SkippyFlipjack wrote on April 12, 2007 12:54 PM:The author of that Washington Times article is wrong. "Backup DNS Hosting" has nothing to do with server backups. Backup DNS hosting is just secondary Domain Name System hosting -- so if your primary name server goes down for some reason, people using www.yourdomain.com will still be able to get to your website and send you email. Coptix may indeed do server backups, but this information doesn't tell you that.
united we fall wrote on April 12, 2007 12:54 PM:"We are controlled by a small group of dominate men. The worst ruled and most completely controlled government in the civilized world. Some of the biggest men in the United States are afraid of something. They know that there is a power, so organized, so subtle, so interlocked, so complete that they had better not speak above their breath, when they speak in condemnation of it." -- Woodrow Wilson
"America can never be destroyed from abroad, It can only be destroyed from within." -- F.D.Roosevelt
r€nato wrote on April 12, 2007 12:55 PM:"...in the big lie there is always a certain force of credibility; because the broad masses of a nation are always more easily corrupted in
the deeper strata of their emotional nature than consciously or voluntarily; and thus in the primitive simplicity of their minds they
more readily fall victims to the big lie than the small lie, since they themselves often tell small lies in little matters but would be ashamed
to resort to large-scale falsehoods. It would never come into their heads to fabricate colossal untruths, and they would not believe that others
could have the impudence to distort the truth so infamously. Even though the facts which prove this to be so may be brought clearly to their
minds, they will still doubt and waver and will continue to think that there may be some other explanation. For the grossly impudent lie always
leaves traces behind it, even after it has been nailed down, a fact which is known to all expert liars in this world and to all who conspire
together in the art of lying. These people know only too well how to use falsehood for the basest purposes." - Adolf Hitler quoted in his book MIEN KAMPF
My first thought upon hearing the White House's "The dog ate our emails" story was, they just invited Congress to crawl so far up their ass that they'll know what they had for breakfast two weeks ago. Congress will issue subpoenas and investigate, investigate, investigate until they turn something up regarding those emails.
And who knows what else they will come across while they are investigating?
Bad move, White House... unless exposure of the emails would be even worse than the shitstorm which is just beginning to brew.
r€nato wrote on April 12, 2007 12:57 PM:It is as if this administration deliberatly set out to re-enact the events of 35 years ago! A failed war, administration lies and cover-ups, "lost" evidence, criminal acts, suppression of dissent... Nixon will just never die, it appears his spirit has returned to this mortal plane and possessed the soul of Karl Rove.

* **Data shown**
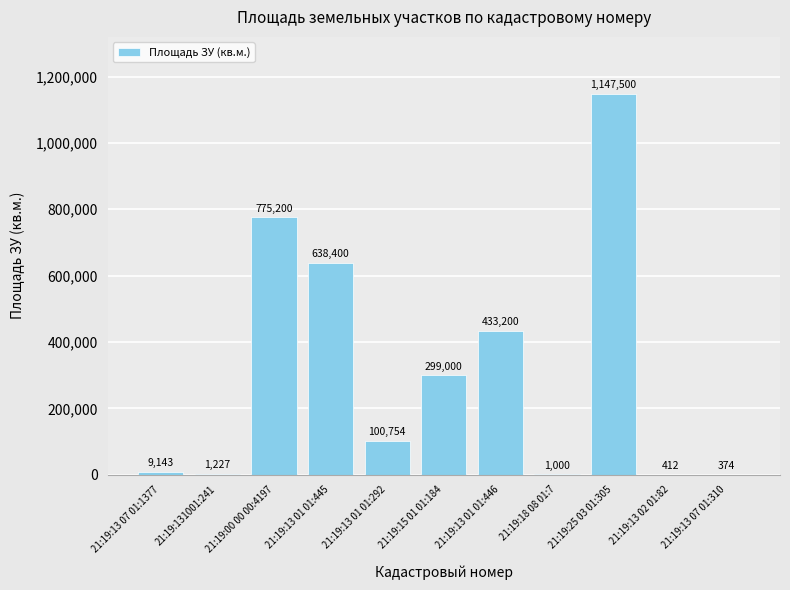

What is the change in value from 21:19:13 01 01:292 to 21:19:25 03 01:305?

+1046746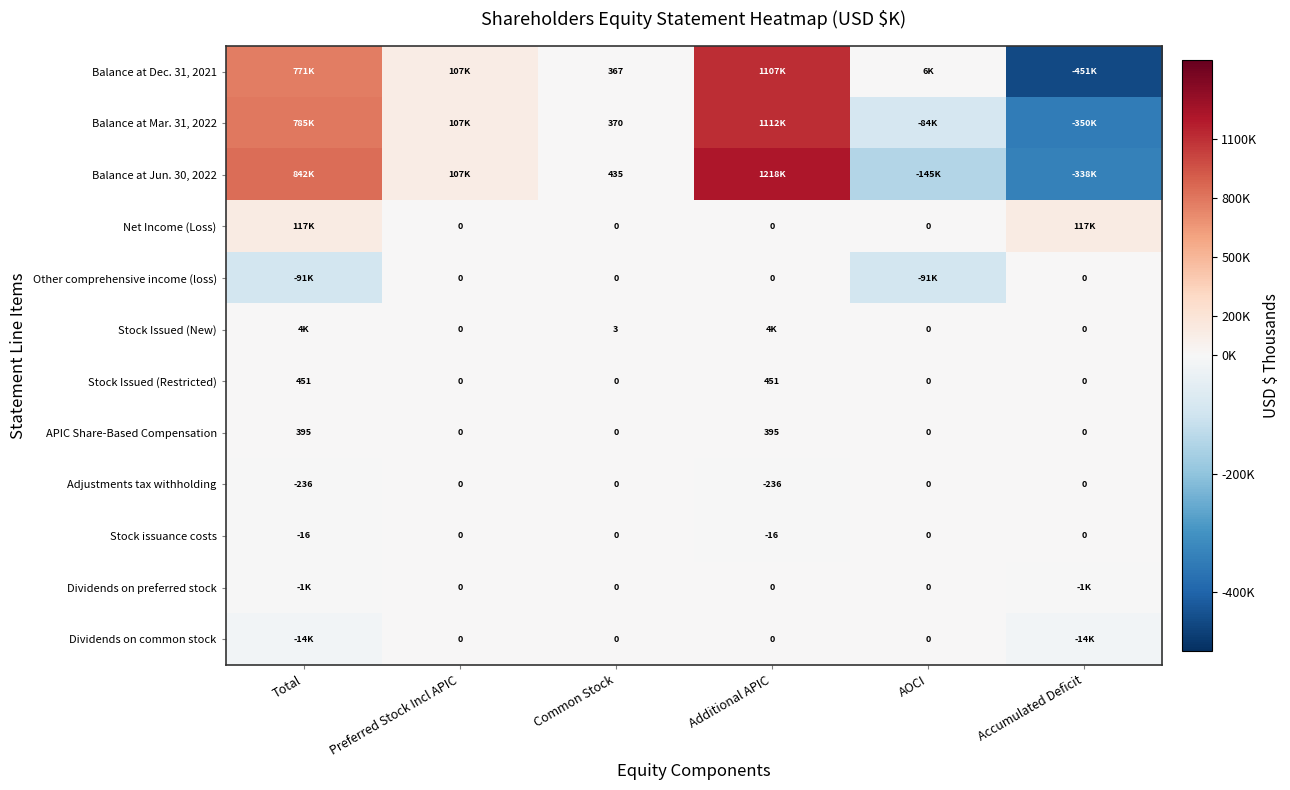

Count the Stock Issued (Restricted) values in the range 0 to 451.

6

* **Assignment**
Answer these questions about the comment thread above.
1. According to SkippyFlipjack, what two things can people still do if the primary name server goes down?
2. In the quote attributed to F.D. Roosevelt, where is America said to be destroyable from?
3. In the comment posted at 12:57 PM, whose soul does Nixon's spirit appear to have possessed?

* **Answer for this exercise**
1. Get to the website and send email.
2. Only from within.
3. Karl Rove's.